7) RELATED PARTY TRANSACTIONS
During the period the Company entered into the following transactions with ORA Capital Limited (a wholly owned subsidiary of a significant corporate shareholder which as at 30 June 2012 held 33.3% of the Company's issued share capital).
Six months to | Six months to | Year to | |
30 June 2012 | 30 June 2011 | 31 December 2011 | |
(Unaudited) | (Unaudited) | (Audited) | |
£'000 | £'000 | £'000 | |
Management consultancy fees | 3 | 3 | 6 |
During the six month period ended 30 June 2012, the Company entered into numerous transactions with its subsidiary company which net off on consolidation - these have not been shown.
In addition, during the period the Company paid remuneration to the Directors' in accordance with their service contracts and letters of appointment.
8) INTERIM FINANCIAL REPORT
A copy of this interim report will be distributed to shareholders and is also available on the Company's website at www.oxfordpharmascience.com
For further information:
Oxford Pharmascience Group Plc
Nigel Theobald, Chief Executive +44 1865 854874
Hybridan LLP (Broker)
Claire Noyce / Deepak Reddy +44 20 7947 4350
ZAI Corporate Finance (Nominated Adviser)
John Depasquale/ John Treacy +44 20 7060 2220
About Oxford Pharmascience Group Plc
Oxford Pharmascience Group Plc develops advanced yet practical pharmaceutical technologies to enable reformulation that adds value to off patent and soon to be off patent drugs. The Company does not manufacture or sell its own pharmaceutical products but instead seeks to license its technologies to a network of partners, mainly leading pharmaceutical companies with Rx (prescription) and OTC (Over the Counter) branded portfolios. These partners use our technologies to reposition their products helping them sustain market share and profitability by delivering improved health outcomes and/or clinical profiles via reformulated versions of the same API (active pharmaceutical ingredient).
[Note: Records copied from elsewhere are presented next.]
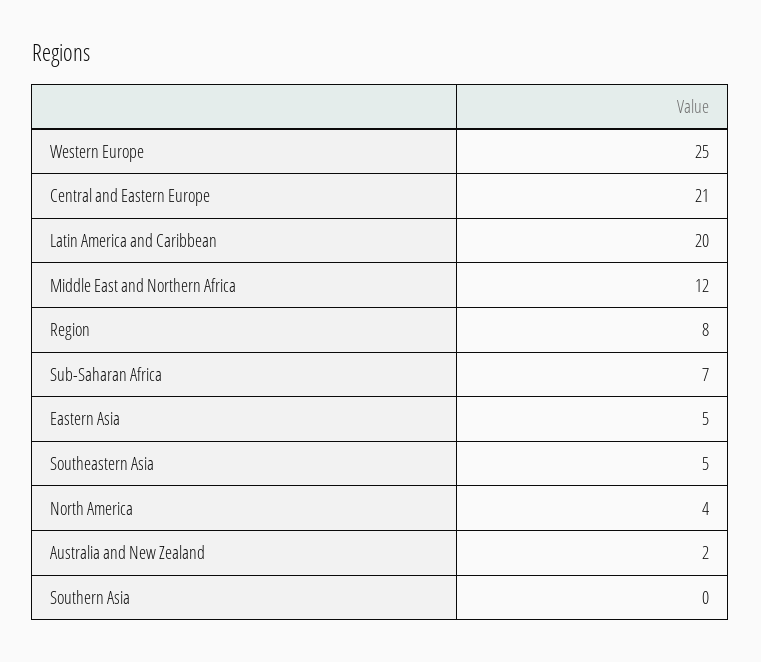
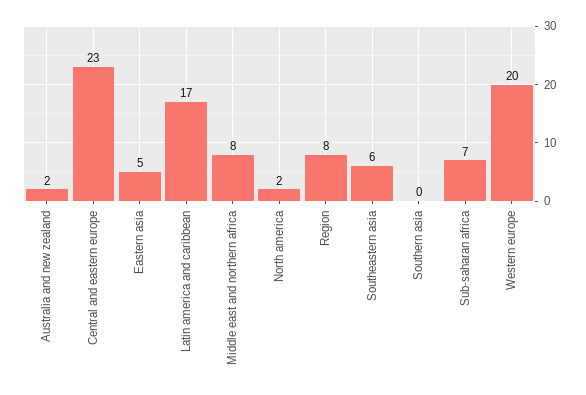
  {
-   "Western Europe": 25,
+   "Western Europe": 20,
-   "Central and Eastern Europe": 21,
+   "Central and Eastern Europe": 23,
-   "Latin America and Caribbean": 20,
+   "Latin America and Caribbean": 17,
-   "Middle East and Northern Africa": 12,
+   "Middle East and Northern Africa": 8,
    "Region": 8,
    "Sub-Saharan Africa": 7,
    "Eastern Asia": 5,
-   "Southeastern Asia": 5,
+   "Southeastern Asia": 6,
-   "North America": 4,
+   "North America": 2,
    "Australia and New Zealand": 2,
    "Southern Asia": 0
  }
Oxford Pharmascience Group Plc develops platform technologies that have application across multiple drug categories and can be leveraged across a broad range of reformulation problems. This business model allows us to provide solutions across the industry and fund the ongoing development of cutting edge technologies to better serve the needs of our partners. The partner companies who adopt our technology pay an up-front license fee followed by development milestone payments and then royalties on finished products sold using the technology. OXP invests the upfront licence fee to optimise product development and to ensure seamless technology transfer to the pharmaceutical partner.